FBI confirmed Nancy Guthrie ransom note to TMZ was 'real deal': report
Published in News & Features
TMZ said the FBI confirmed a February ransom it received regarding the disappearance of Nancy Guthrie was “the real deal.”
The gossip site also said on Monday that rumors that the note said the missing woman was dead are inaccurate.
TMZ reported that it was sent roughly a dozen emails from someone claiming he knew who abducted the missing mother of NBC host Savannah Guthrie on Feb.1 and where she’d been taken.
Days after the 84-year-old mom disappeared from her Tucson, Ariz., home, one of those emails stated “time if of the essence” and reportedly asked for a Bitcoin payment equal to about $64,000.
An email sent the following day stated “time is no longer of the essence” leading TMZ to conclude Guthrie had died.
It’s not clear if the person who sent the ransom note and subsequent emails was the same individual. TMZ hasn’t responded to a request for comment.

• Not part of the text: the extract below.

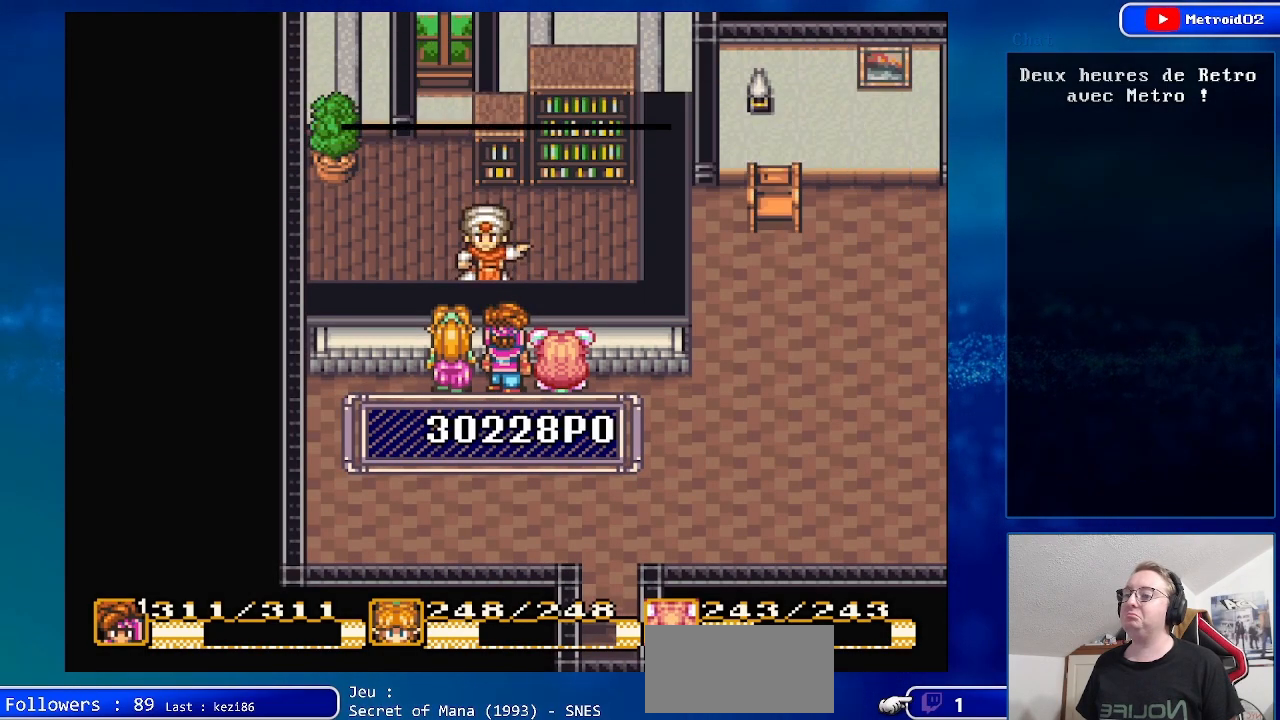
{"buttons": ["X"], "events": [[183, "X", "down"], [283, "X", "up"], [400, "X", "down"]]}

The person who sent the emails reportedly insisted he wasn’t the kidnapper, but was afraid of being implicated by police. He also claimed to have feared retribution from people involved in the crime.
TMZ reported that it believed the emails were authentic because a scammer would be unlikely to give up leverage by admitting urgency was no longer an issue.
The site said it’s been trying to contact the FBI for the past month to further discuss the matter, but has received no response to its inquiries.
NBC News said Monday that a second note sent to select media outlets indicated she was no longer alive. It stated no monetary demand.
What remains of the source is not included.